2. **Probability of Decoding Error**: The thesis analyzes the probability of decoding error for LDPC codes on a memoryless symmetric channel with a binary input alphabet and an arbitrary output alphabet. Using maximum likelihood decoding, it is shown that the probability of error decreases exponentially with \( n \), with an exponent close to the theoretical optimum.
3. **Decoding Scheme**: A simple decoding scheme is described that directly uses the channel a posteriori probabilities.

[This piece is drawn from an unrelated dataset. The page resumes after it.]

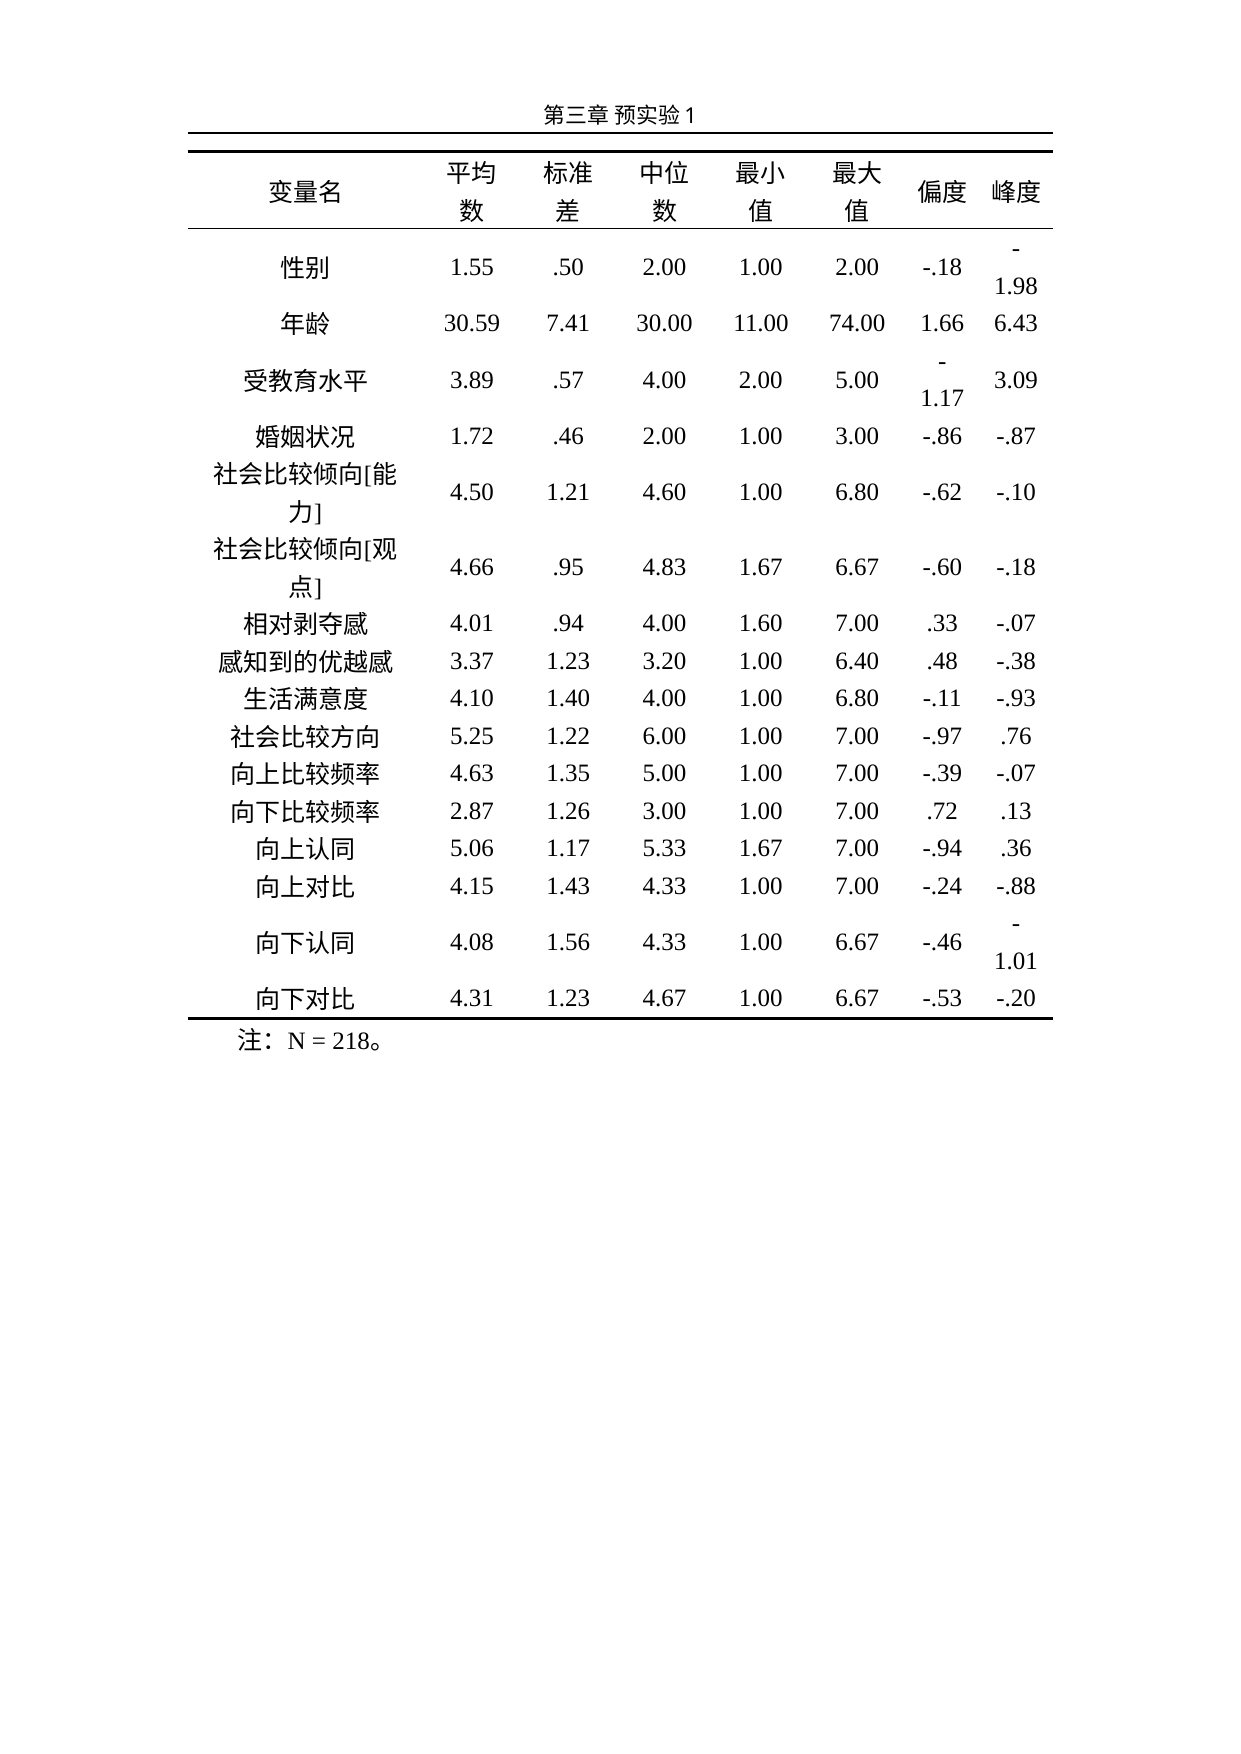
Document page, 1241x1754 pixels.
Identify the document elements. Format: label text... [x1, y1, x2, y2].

This scheme has constant or logarithmically increasing computational complexity per digit and is shown to approach zero error probability on a Binary Symmetric Channel with sufficiently high capacity.
4. **Comparison with Other Schemes**: The thesis compares LDPC codes with other coding schemes such as convolutional codes and Bose-Chaudhuri codes, highlighting their advantages and limitations in terms of error probability, computational complexity, and flexibility in handling different types of channels.

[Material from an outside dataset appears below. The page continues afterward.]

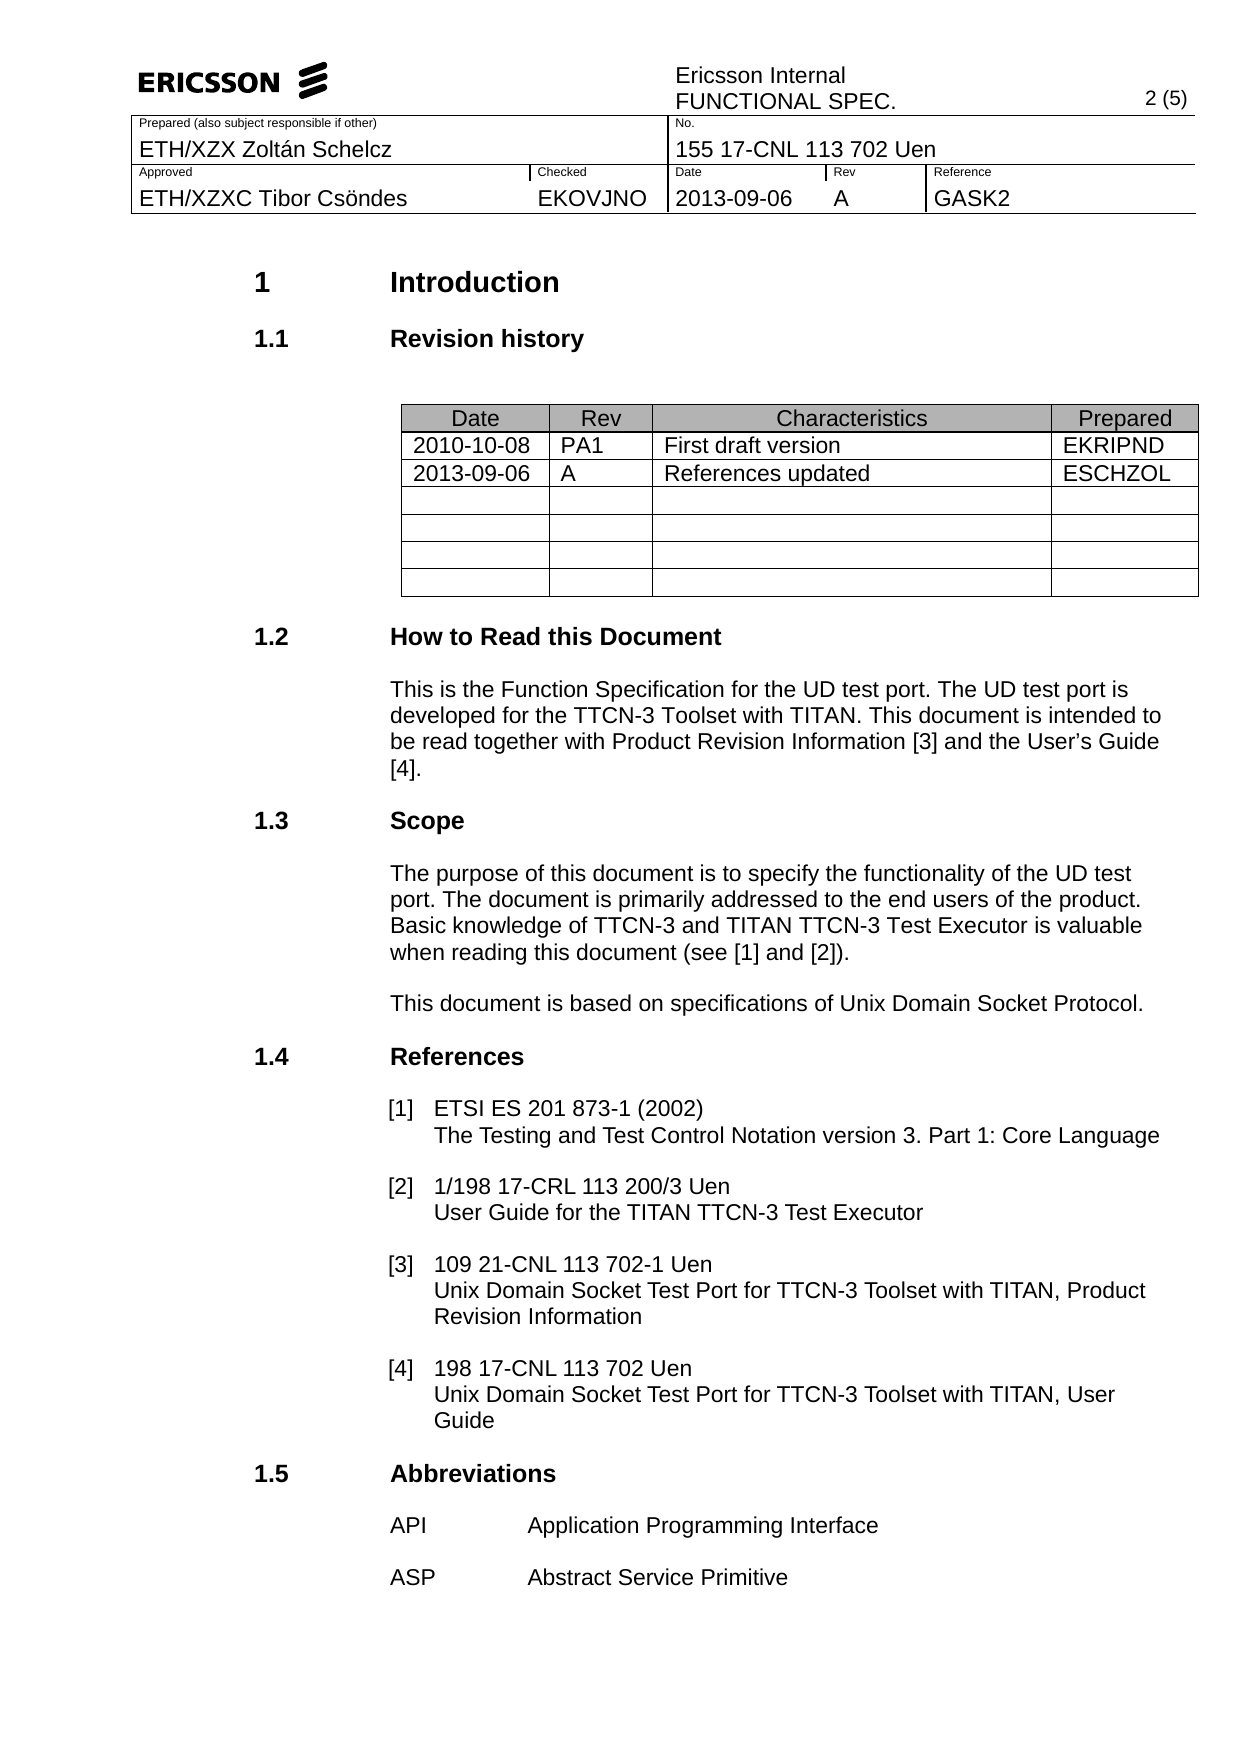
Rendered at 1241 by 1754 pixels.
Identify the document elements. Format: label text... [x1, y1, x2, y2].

5. **Experimental Results**: The thesis presents experimental results that support the theoretical findings, demonstrating the effectiveness of the proposed decoding scheme on noisy channels.
Overall, the thesis provides a comprehensive analysis of LDPC codes, establishing their theoretical foundations and practical applications in error-correcting coding.This thesis by Robert Gray Gallager, submitted to the Massachusetts Institute of Technology in 1960, focuses on Low Density Parity Check (LDPC) codes, which are a class of error-correcting codes used in digital data transmission. The key contributions of the thesis include:
1. **Distance Properties**: The thesis derives the distance properties of LDPC codes, showing that the typical minimum distance of these codes increases linearly with the block length \( n \) for constant values of \( j \) and \( k \) (where \( j \) is the number of ones in each column of the parity check matrix, and \( k \) is the number of ones in each row). This is significant because it indicates that the error-correcting capability of LDPC codes grows with the block length.

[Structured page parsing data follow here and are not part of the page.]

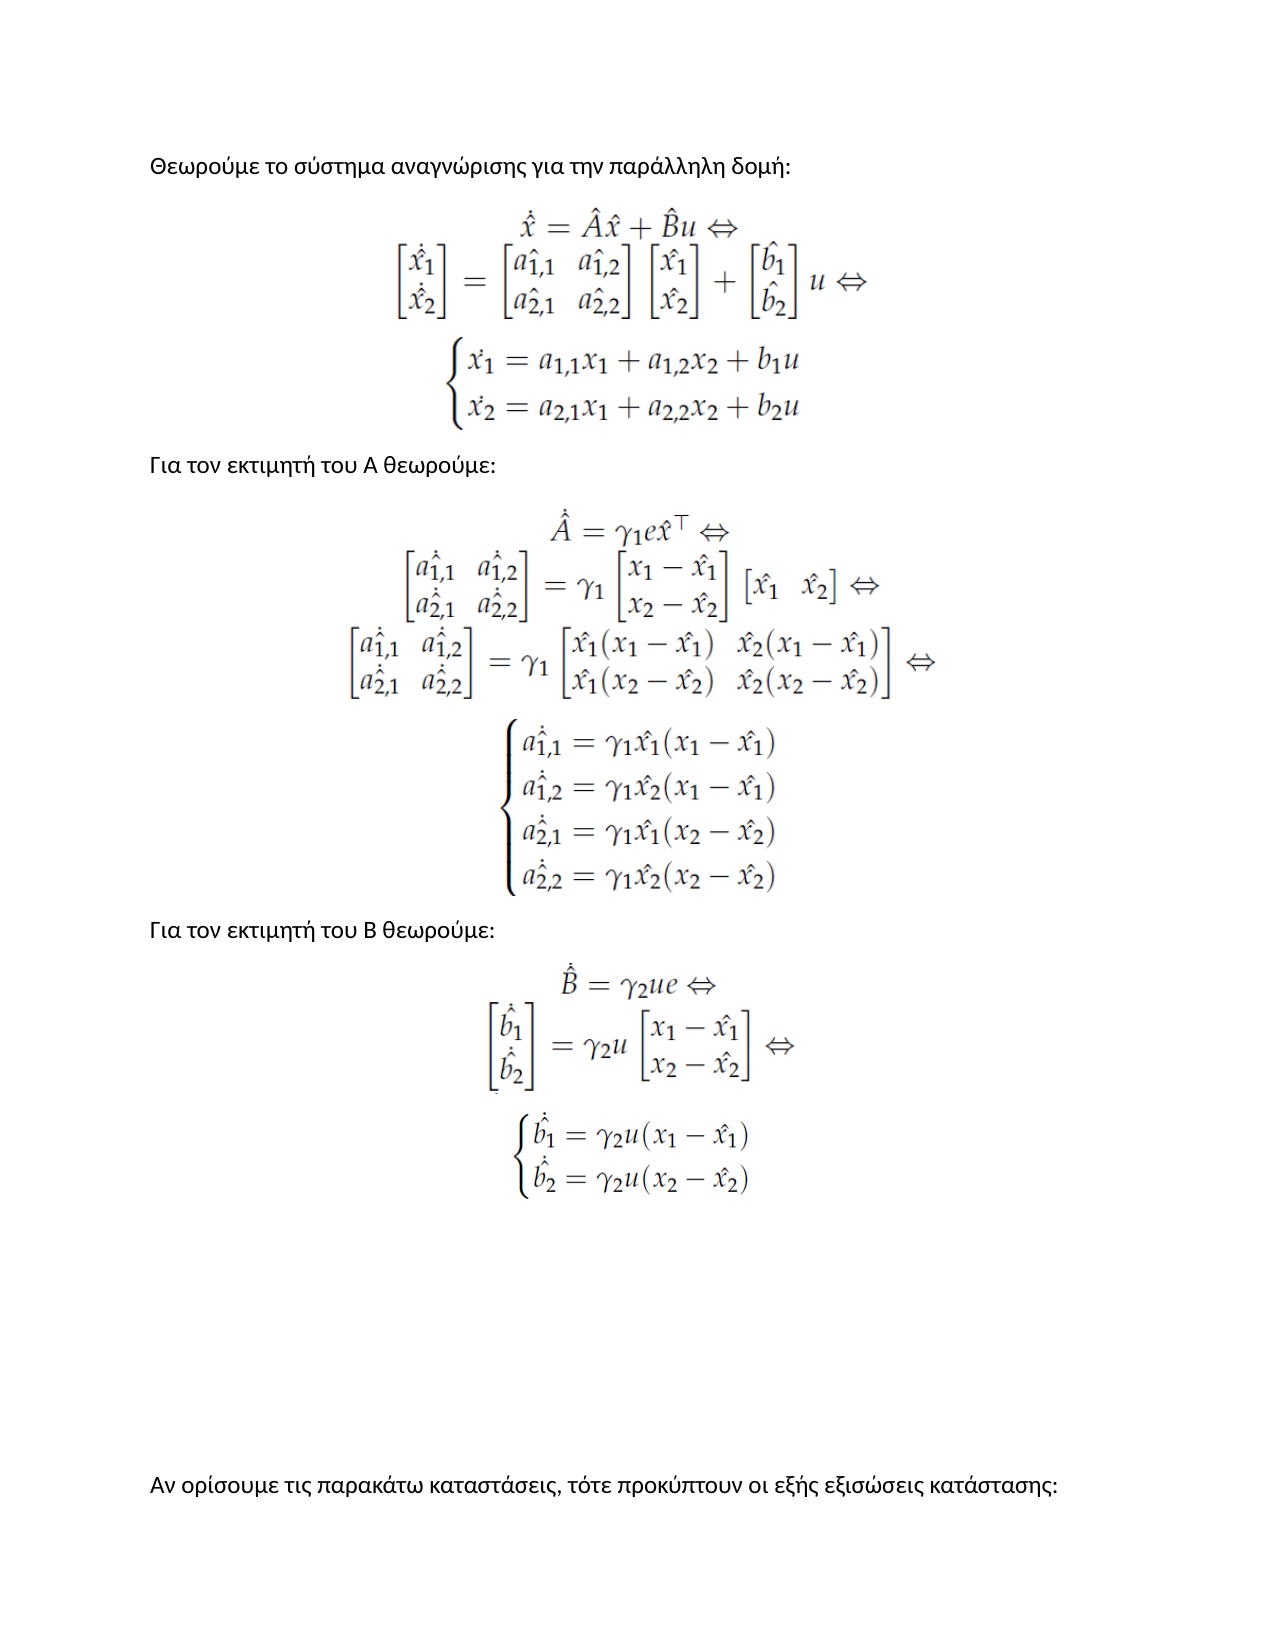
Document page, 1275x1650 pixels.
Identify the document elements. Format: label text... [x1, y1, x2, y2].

text Αν ορίσουμε τις παρακάτω καταστάσεις, τότε προκύπτουν οι εξής εξισώσεις κατάστασης: [150, 1469, 1125, 1500]
picture [495, 1112, 780, 1203]
picture [285, 498, 990, 701]
picture [469, 719, 806, 896]
text Για τον εκτιμητή του Β θεωρούμε: [150, 914, 1125, 945]
picture [453, 963, 822, 1094]
text Θεωρούμε το σύστημα αναγνώρισης για την παράλληλη δομή: [150, 150, 1125, 181]
text Για τον εκτιμητή του Α θεωρούμε: [150, 449, 1125, 479]
picture [370, 199, 905, 319]
picture [427, 337, 848, 430]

2. **Probability of Decoding Error**: The thesis analyzes the probability of decoding error for LDPC codes on a memoryless symmetric channel with a binary input alphabet and an arbitrary output alphabet. Using maximum likelihood decoding, it is shown that the probability of error decreases exponentially with \( n \), with an exponent close to the theoretical optimum.
3. **Decoding Scheme**: A simple decoding scheme is described that directly uses the channel a posteriori probabilities. This scheme has constant or logarithmically increasing computational complexity per digit and is shown to approach zero error probability on a Binary Symmetric Channel with sufficiently high capacity.
4. **Comparison with Other Schemes**: The thesis compares LDPC codes with other coding schemes such as convolutional codes and Bose-Chaudhuri codes, highlighting their advantages and limitations in terms of error probability, computational complexity, and flexibility in handling different types of channels.
5. **Experimental Results**: The thesis presents experimental results that support the theoretical findings, demonstrating the effectiveness of the proposed decoding scheme on noisy channels.
Overall, the thesis provides a comprehensive analysis of LDPC codes, establishing their theoretical foundations and practical applications in error-correcting coding.